A requirement for holding the fellowship is that the time of tenure be spent in residence at The Huntington: the period of residence may vary, but must be a minimum of one month. The Huntington Library welcomes the inaugural ACMRS fellow with a $3,500 award for a one-month residency.

=== Graduate Travel Award ===
ACMRS offers a travel award to a graduate student to present a paper at the International Medieval Congress, held every May at the Western Michigan University, Kalamazoo.

=== Ira Aldridge Internships ===
The Arizona Center for Medieval and Renaissance Studies offers paid internships for ASU undergraduates. Interns earn hands-on experience in publishing, working directly with ACMRS staff and scholars on projects that will have a direct influence on the Center. Interns are paid $2,800 and can receive 3 credit hours.

=== Short Term Residencies ===
The annual ACMRS Short-Term Residency will enable scholars who have earned a Ph.D. in a pre-modern field to pursue their research for a period of four to six weeks. The residency is designed to allow scholars to focus on finishing projects for publication. The Director of ACMRS and senior members of ACMRS’ in-house press can provide publishing advice and mentoring. Each resident will present their work in a public lecture, showcasing their scholarship. Opportunities for graduate student mentorship are also available.

== Publications ==

=== Medieval and Renaissance Texts and Studies (MRTS) and Renaissance English Text Society (RETS) ===
Medieval and Renaissance Texts and Studies (MRTS) is a series of translations, studies, reference works, and editions including those of the Renaissance English Text Society (RETS). MRTS Online is a joint project between Iter and ACMRS to make select MRTS titles available in electronic format.

=== Anglo-Saxon Manuscripts in Microfiche Facsimile (ASMMF) ===
Anglo-Saxon Manuscripts in Microfiche Facsimile (ASMMF) is a project which makes available in microfiche nearly five hundred manuscripts containing Old English.

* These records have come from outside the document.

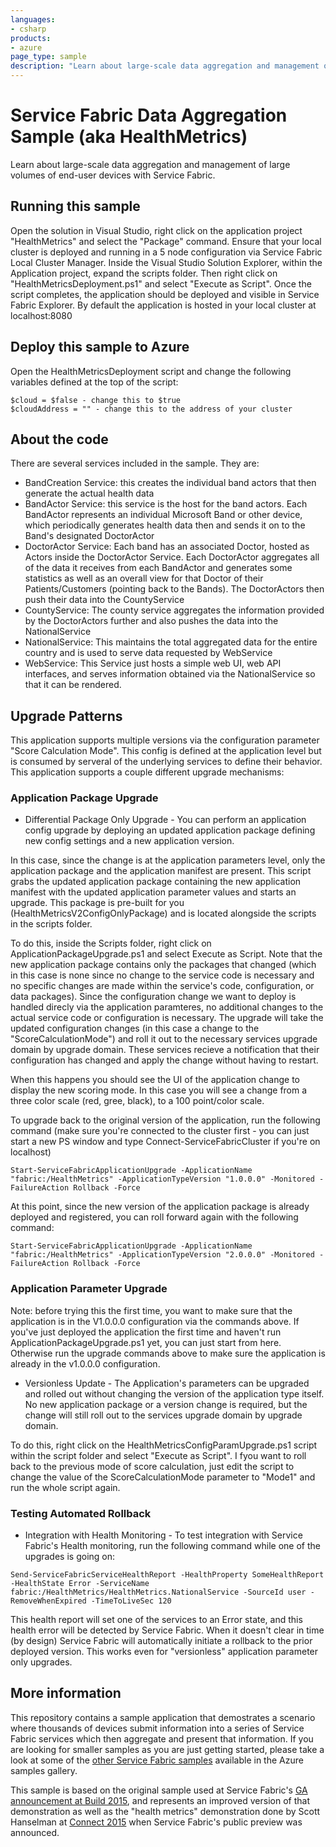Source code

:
 ```yaml
---
languages:
- csharp
products:
- azure
page_type: sample
description: "Learn about large-scale data aggregation and management of large volumes of end-user devices with Service Fabric."
---
```


# Service Fabric Data Aggregation Sample (aka HealthMetrics)
Learn about large-scale data aggregation and management of large volumes of end-user devices with Service Fabric.

## Running this sample
Open the solution in Visual Studio, right click on the application project "HealthMetrics" and select the "Package" command.
Ensure that your local cluster is deployed and running in a 5 node configuration via Service Fabric Local Cluster Manager.
Inside the Visual Studio Solution Explorer, within the Application project, expand the scripts folder. Then right click on "HealthMetricsDeployment.ps1" and select "Execute as Script".
Once the script completes, the application should be deployed and visible in Service Fabric Explorer. By default the application is hosted in your local cluster at localhost:8080

## Deploy this sample to Azure
Open the HealthMetricsDeployment script and change the following variables defined at the top of the script:

```
$cloud = $false - change this to $true
$cloudAddress = "" - change this to the address of your cluster
```

## About the code
There are several services included in the sample. They are:

- BandCreation Service: this creates the individual band actors that then generate the actual health data
- BandActor Service: this service is the host for the band actors. Each BandActor represents an individual Microsoft Band or other device, which periodically generates health data then and sends it on to the Band's designated DoctorActor
- DoctorActor Service: Each band has an associated Doctor, hosted as Actors inside the DoctorActor Service. Each DoctorActor aggregates all of the data it receives from each BandActor and generates some statistics as well as an overall view for that Doctor of their Patients/Customers (pointing back to the Bands). The DoctorActors then push their data into the CountyService
- CountyService: The county service aggregates the information provided by the DoctorActors further and also pushes the data into the NationalService
- NationalService: This maintains the total aggregated data for the entire country and is used to serve data requested by WebService
- WebService: This Service just hosts a simple web UI, web API interfaces, and serves information obtained via the NationalService so that it can be rendered.

## Upgrade Patterns
This application supports multiple versions via the configuration parameter "Score Calculation Mode". This config is defined at the application level but is consumed by serveral of the underlying services to define their behavior.
This application supports a couple different upgrade mechanisms:

### Application Package Upgrade
- Differential Package Only Upgrade - You can perform an application config upgrade by deploying an updated application package defining new config settings and a new application version.

In this case, since the change is at the application parameters level, only the application package and the application manifest are present. This script grabs the updated application package containing the new application manifest with the updated application parameter values and starts an upgrade. This package is pre-built for you (HealthMetricsV2ConfigOnlyPackage) and is located alongside the scripts in the scripts folder.

To do this, inside the Scripts folder, right click on ApplicationPackageUpgrade.ps1 and select Execute as Script. Note that the new application package contains only the packages that changed (which in this case is none since no change to the service code is necessary and no specific changes are made within the service's code, configuration, or data packages). Since the configuration change we want to deploy is handled direcly via the application paramteres, no additional changes to the actual service code or configuration is necessary. The upgrade will take the updated configuration changes (in this case a change to the "ScoreCalculationMode") and roll it out to the necessary services upgrade domain by upgrade domain. These services recieve a notification that their configuration has changed and apply the change without having to restart.

When this happens you should see the UI of the application change to display the new scoring mode. In this case you will see a change from a three color scale (red, gree, black), to a 100 point/color scale.

To upgrade back to the original version of the application, run the following command (make sure you're connected to the cluster first - you can just start a new PS window and type Connect-ServiceFabricCluster if you're on localhost)

```
Start-ServiceFabricApplicationUpgrade -ApplicationName "fabric:/HealthMetrics" -ApplicationTypeVersion "1.0.0.0" -Monitored -FailureAction Rollback -Force
```

At this point, since the new version of the application package is already deployed and registered, you can roll forward again with the following command:

```
Start-ServiceFabricApplicationUpgrade -ApplicationName "fabric:/HealthMetrics" -ApplicationTypeVersion "2.0.0.0" -Monitored -FailureAction Rollback -Force
```

### Application Parameter Upgrade
Note: before trying this the first time, you want to make sure that the application is in the V1.0.0.0 configuration via the commands above. If you've just deployed the application the first time and haven't run ApplicationPackageUpgrade.ps1 yet, you can just start from here. Otherwise run the upgrade commands above to make sure the application is already in the v1.0.0.0 configuration.

- Versionless Update - The Application's parameters can be upgraded and rolled out without changing the version of the application type itself. No new application package or a version change is required, but the change will still roll out to the services upgrade domain by upgrade domain.

To do this, right click on the HealthMetricsConfigParamUpgrade.ps1 script within the script folder and select "Execute as Script". I fyou want to roll back to the previous mode of score calculation, just edit the script to change the value of the ScoreCalculationMode parameter to "Mode1" and run the whole script again.

### Testing Automated Rollback
- Integration with Health Monitoring - To test integration with Service Fabric's Health monitoring, run the following command while one of the upgrades is going on:

```
Send-ServiceFabricServiceHealthReport -HealthProperty SomeHealthReport -HealthState Error -ServiceName fabric:/HealthMetrics/HealthMetrics.NationalService -SourceId user -RemoveWhenExpired -TimeToLiveSec 120
```

This health report will set one of the services to an Error state, and this health error will be detected by Service Fabric. When it doesn't clear in time (by design) Service Fabric will automatically initiate a rollback to the prior deployed version. This works even for "versionless" application parameter only upgrades.

## More information
This repository contains a sample application that demostrates a scenario where thousands of devices submit information into a series of Service Fabric services which then aggregate and present that information. If you are looking for smaller samples as you are just getting started, please take a look at some of the [other Service Fabric samples][service-fabric-samples] available in the Azure samples gallery.

This sample is based on the original sample used at Service Fabric's [GA announcement at Build 2015][build-2015-video], and represents an improved version of that demonstration as well as the "health metrics" demonstration done by Scott Hanselman at [Connect 2015][connect-2015-video] when Service Fabric's public preview was announced.

<!-- Links -->

[service-fabric-samples]: http://aka.ms/servicefabricsamples
[build-2015-video]: https://channel9.msdn.com/Events/Build/2015/3-618
[connect-2015-video]: https://www.youtube.com/watch?v=PDCMmSVOhlY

=== Studies in Medieval and Renaissance History (until 2025) ===
Studies in Medieval and Renaissance History is a journal that provides an outlet for the presentation of scholarship that often falls outside the limitations of other publications. It publishes interpretive and historiographical essays that explore the ramifications of current scholarship or that treat issues and themes of interest to any historian of the pre-modern period.. Since 2025, the journal has been published by University of Lincoln and renamed Studies in Medieval and Renaissance Sources.

=== Early Modern Women ===
Early Modern Women: An Interdisciplinary Journal is a joint publication of ACMRS and the University of Maryland. This journal publishes essays on women and gender during the years 1500-1700 from all geographical areas and across all relevant fields: European, African, Islamic, Asian, and colonial studies, as well as studies of literature, art, music, history, history of science, religion, and anthropology.

== Fundraising and Endowment ==

=== The Saint John's Bible ===
In October 2010, ACMRS unveiled the Heritage Edition of the St. John's Bible at its annual Distinguished Lecture in Medieval Studies. Dr. Rodney M. Thompson, Honorary Research Fellow at the School of History and Classics of the University of Tasmania, presented a lecture on the "Great Illuminated Bibles of 12th-Century England: A Study in Splendor" following the dedication of the specially-printed facsimile Bible. The seven-volume Heritage Edition was donated by Phoenix resident, George Berkner, a 1956 Saint John's University graduate. It resides at the Universities' Special Collections in Hayden Library at ASU and in the offices of ACMRS.

=== The Seated King ===
In the Spring of 2004, ACMRS received a unique medieval statue as a donation from the Metropolitan Museum of Art docent, Jeri Garbaccio and her husband Charles. The gift was accepted in honor of Florence E. Nelson of Scottsdale, Arizona, and in memory of Renee Kra, former Managing Editor of Radiocarbon at the University of Arizona. The medieval figure is a three-foot wood polychromy seated king of Spanish origin, dating back to the second half of the thirteenth century. The statue is on display at the ACMRS main office in Tempe, Arizona.